[Saved entries]
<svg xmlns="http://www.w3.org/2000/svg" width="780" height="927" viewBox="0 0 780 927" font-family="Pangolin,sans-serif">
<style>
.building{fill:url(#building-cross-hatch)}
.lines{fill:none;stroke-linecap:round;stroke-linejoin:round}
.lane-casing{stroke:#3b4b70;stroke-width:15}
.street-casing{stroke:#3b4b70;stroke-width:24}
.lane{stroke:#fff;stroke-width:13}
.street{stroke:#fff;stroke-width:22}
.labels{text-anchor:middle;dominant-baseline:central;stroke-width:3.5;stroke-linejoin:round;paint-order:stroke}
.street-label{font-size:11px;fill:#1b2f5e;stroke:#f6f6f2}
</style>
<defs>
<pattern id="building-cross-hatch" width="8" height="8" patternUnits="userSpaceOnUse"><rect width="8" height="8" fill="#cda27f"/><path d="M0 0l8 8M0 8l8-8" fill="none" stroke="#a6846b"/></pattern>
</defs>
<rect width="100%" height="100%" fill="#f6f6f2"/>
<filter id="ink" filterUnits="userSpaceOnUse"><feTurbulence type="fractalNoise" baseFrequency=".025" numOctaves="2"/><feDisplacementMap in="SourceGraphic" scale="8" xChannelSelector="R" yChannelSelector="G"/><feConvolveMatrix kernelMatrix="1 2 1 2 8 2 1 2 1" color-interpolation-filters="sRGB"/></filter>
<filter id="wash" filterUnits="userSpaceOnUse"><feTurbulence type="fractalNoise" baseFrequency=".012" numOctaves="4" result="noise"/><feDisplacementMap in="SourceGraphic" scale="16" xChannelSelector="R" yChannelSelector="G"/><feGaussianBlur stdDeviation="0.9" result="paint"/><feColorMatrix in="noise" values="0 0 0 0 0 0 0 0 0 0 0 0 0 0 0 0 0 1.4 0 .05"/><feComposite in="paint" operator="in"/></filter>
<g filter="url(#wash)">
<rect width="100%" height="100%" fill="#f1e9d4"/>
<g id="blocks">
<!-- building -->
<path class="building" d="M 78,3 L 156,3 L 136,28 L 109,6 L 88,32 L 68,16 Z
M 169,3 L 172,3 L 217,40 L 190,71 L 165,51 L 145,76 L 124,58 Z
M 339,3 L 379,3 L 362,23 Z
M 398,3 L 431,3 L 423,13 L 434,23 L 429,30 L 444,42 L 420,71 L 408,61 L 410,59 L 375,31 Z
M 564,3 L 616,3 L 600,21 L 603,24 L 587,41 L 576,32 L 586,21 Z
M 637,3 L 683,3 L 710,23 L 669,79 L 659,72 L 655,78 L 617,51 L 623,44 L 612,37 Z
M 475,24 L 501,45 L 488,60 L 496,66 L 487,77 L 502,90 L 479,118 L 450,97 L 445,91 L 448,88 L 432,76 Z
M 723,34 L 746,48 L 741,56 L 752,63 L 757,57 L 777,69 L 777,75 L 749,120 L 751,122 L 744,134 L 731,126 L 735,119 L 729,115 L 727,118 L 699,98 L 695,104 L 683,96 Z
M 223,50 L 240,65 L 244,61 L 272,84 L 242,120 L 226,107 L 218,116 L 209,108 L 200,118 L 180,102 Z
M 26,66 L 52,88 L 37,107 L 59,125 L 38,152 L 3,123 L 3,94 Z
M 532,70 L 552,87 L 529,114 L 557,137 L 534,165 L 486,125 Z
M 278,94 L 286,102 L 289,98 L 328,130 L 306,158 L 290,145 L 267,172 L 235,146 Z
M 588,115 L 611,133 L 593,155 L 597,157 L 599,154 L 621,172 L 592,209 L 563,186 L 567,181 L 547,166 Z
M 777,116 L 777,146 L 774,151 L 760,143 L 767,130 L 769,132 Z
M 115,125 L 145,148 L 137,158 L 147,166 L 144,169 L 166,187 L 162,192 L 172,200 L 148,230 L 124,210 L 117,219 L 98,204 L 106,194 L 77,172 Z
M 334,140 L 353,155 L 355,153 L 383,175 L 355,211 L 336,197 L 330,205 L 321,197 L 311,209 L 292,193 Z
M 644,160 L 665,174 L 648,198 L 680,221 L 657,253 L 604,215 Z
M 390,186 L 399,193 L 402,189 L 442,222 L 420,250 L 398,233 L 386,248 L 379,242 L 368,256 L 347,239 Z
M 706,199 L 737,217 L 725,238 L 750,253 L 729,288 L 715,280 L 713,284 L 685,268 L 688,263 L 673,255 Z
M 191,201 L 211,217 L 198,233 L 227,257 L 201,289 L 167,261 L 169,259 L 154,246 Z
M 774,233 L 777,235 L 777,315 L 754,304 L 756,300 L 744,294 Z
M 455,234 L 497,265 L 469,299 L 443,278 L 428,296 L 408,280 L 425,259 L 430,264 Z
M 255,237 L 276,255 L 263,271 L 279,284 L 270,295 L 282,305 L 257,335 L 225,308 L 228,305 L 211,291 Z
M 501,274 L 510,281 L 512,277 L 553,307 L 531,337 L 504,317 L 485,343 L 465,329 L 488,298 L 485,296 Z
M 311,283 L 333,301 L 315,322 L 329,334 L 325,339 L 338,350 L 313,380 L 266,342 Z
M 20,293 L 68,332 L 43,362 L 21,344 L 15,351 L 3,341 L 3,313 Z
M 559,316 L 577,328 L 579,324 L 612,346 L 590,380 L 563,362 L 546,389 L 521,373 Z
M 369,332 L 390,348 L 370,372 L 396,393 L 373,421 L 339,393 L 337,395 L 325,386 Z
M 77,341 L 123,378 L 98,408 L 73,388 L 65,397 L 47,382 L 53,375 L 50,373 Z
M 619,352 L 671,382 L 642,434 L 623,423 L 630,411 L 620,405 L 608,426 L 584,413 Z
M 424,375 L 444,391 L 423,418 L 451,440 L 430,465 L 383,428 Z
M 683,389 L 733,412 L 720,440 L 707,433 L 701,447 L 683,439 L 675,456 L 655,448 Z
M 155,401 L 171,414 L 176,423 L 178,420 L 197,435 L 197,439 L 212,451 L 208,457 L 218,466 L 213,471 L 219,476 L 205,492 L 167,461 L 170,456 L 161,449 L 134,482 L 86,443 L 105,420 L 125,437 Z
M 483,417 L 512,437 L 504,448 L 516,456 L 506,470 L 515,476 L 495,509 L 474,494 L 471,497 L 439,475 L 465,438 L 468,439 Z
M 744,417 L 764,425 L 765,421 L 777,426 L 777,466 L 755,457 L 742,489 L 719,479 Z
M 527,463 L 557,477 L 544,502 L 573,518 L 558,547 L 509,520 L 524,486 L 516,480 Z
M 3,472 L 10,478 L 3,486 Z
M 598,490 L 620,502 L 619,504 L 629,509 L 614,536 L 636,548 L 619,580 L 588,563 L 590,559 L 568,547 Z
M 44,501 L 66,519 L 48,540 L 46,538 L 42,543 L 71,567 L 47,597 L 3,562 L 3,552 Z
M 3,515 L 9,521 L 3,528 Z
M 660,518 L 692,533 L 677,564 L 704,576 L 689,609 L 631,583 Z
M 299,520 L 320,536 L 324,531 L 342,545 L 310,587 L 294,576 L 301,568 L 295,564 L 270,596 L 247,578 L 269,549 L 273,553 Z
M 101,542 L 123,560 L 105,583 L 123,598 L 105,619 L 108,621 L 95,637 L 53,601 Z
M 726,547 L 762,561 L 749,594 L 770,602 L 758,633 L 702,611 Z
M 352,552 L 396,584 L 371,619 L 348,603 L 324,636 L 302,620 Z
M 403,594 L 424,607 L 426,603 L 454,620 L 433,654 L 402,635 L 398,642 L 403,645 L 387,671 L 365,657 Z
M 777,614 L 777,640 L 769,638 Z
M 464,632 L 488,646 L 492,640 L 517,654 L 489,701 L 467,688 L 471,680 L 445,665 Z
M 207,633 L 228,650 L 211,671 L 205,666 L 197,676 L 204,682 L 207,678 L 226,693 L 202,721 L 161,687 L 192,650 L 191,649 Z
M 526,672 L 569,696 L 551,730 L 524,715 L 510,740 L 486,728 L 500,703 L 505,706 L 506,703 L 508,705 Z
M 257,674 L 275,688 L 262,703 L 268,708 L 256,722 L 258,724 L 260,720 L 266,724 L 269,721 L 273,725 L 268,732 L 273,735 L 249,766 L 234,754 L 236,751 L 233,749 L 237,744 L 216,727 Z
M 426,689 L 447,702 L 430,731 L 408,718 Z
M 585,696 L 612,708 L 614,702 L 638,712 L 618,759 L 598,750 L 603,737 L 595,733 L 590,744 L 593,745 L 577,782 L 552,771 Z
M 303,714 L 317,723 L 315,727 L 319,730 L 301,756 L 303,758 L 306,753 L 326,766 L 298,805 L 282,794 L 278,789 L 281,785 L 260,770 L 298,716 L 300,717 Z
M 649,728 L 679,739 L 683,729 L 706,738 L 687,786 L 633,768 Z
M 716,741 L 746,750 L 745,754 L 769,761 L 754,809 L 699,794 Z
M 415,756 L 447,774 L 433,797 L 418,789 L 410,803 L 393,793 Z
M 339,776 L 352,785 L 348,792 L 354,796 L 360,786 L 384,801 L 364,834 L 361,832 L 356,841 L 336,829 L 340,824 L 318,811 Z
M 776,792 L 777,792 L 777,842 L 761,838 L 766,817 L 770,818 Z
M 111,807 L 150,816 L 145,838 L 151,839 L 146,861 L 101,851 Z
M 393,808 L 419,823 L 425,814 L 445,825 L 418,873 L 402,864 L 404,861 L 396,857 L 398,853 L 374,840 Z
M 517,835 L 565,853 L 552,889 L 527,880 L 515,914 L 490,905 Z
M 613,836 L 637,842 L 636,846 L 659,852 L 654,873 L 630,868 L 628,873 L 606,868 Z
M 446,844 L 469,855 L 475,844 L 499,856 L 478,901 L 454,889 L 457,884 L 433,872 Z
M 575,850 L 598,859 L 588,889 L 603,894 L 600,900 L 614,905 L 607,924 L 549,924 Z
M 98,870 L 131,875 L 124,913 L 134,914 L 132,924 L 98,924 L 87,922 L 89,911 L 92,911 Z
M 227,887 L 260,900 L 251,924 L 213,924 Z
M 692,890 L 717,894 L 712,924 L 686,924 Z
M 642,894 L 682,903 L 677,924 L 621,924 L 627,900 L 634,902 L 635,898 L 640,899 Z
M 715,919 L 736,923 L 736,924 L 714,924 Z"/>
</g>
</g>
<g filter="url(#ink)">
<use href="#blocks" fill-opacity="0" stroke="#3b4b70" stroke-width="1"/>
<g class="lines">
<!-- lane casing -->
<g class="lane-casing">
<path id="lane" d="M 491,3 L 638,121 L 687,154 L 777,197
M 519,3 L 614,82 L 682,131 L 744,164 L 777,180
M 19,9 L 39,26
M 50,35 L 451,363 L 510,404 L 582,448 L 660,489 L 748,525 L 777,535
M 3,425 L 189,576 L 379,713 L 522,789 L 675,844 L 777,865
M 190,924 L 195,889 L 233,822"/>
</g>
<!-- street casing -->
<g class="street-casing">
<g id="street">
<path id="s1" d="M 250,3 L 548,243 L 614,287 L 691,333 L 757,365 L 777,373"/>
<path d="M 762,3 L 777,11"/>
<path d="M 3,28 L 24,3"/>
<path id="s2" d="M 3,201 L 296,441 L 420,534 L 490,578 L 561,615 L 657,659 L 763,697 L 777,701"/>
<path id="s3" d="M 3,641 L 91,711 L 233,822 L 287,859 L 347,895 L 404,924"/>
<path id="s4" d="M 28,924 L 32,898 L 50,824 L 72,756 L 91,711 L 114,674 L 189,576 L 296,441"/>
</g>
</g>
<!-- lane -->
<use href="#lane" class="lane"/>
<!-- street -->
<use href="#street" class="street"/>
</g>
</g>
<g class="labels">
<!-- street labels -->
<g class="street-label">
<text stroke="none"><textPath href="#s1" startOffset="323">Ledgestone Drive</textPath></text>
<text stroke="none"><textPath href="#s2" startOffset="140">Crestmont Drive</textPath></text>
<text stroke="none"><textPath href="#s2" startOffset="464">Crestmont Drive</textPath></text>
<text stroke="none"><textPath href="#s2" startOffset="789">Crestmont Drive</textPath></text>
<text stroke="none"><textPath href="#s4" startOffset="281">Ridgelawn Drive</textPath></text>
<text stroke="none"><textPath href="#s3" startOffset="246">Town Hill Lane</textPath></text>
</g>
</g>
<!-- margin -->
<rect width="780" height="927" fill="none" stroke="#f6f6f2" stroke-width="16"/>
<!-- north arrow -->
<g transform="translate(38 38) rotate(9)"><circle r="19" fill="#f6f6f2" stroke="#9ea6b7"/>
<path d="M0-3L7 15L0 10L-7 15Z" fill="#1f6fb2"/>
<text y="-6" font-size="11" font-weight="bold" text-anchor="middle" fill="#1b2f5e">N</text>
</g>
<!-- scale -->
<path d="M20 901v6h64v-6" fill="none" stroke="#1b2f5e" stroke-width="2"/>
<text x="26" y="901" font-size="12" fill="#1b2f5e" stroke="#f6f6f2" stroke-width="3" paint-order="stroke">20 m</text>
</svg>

**PROBLEM TO WORK ON**
Set down exactly the lines of the data above, beginning with the line that has "M 20,293 L 68,332" and ending with the line that has "M 683,389 L", and no others.

**RESULT OF THE EXERCISE**
M 20,293 L 68,332 L 43,362 L 21,344 L 15,351 L 3,341 L 3,313 Z
M 559,316 L 577,328 L 579,324 L 612,346 L 590,380 L 563,362 L 546,389 L 521,373 Z
M 369,332 L 390,348 L 370,372 L 396,393 L 373,421 L 339,393 L 337,395 L 325,386 Z
M 77,341 L 123,378 L 98,408 L 73,388 L 65,397 L 47,382 L 53,375 L 50,373 Z
M 619,352 L 671,382 L 642,434 L 623,423 L 630,411 L 620,405 L 608,426 L 584,413 Z
M 424,375 L 444,391 L 423,418 L 451,440 L 430,465 L 383,428 Z
M 683,389 L 733,412 L 720,440 L 707,433 L 701,447 L 683,439 L 675,456 L 655,448 Z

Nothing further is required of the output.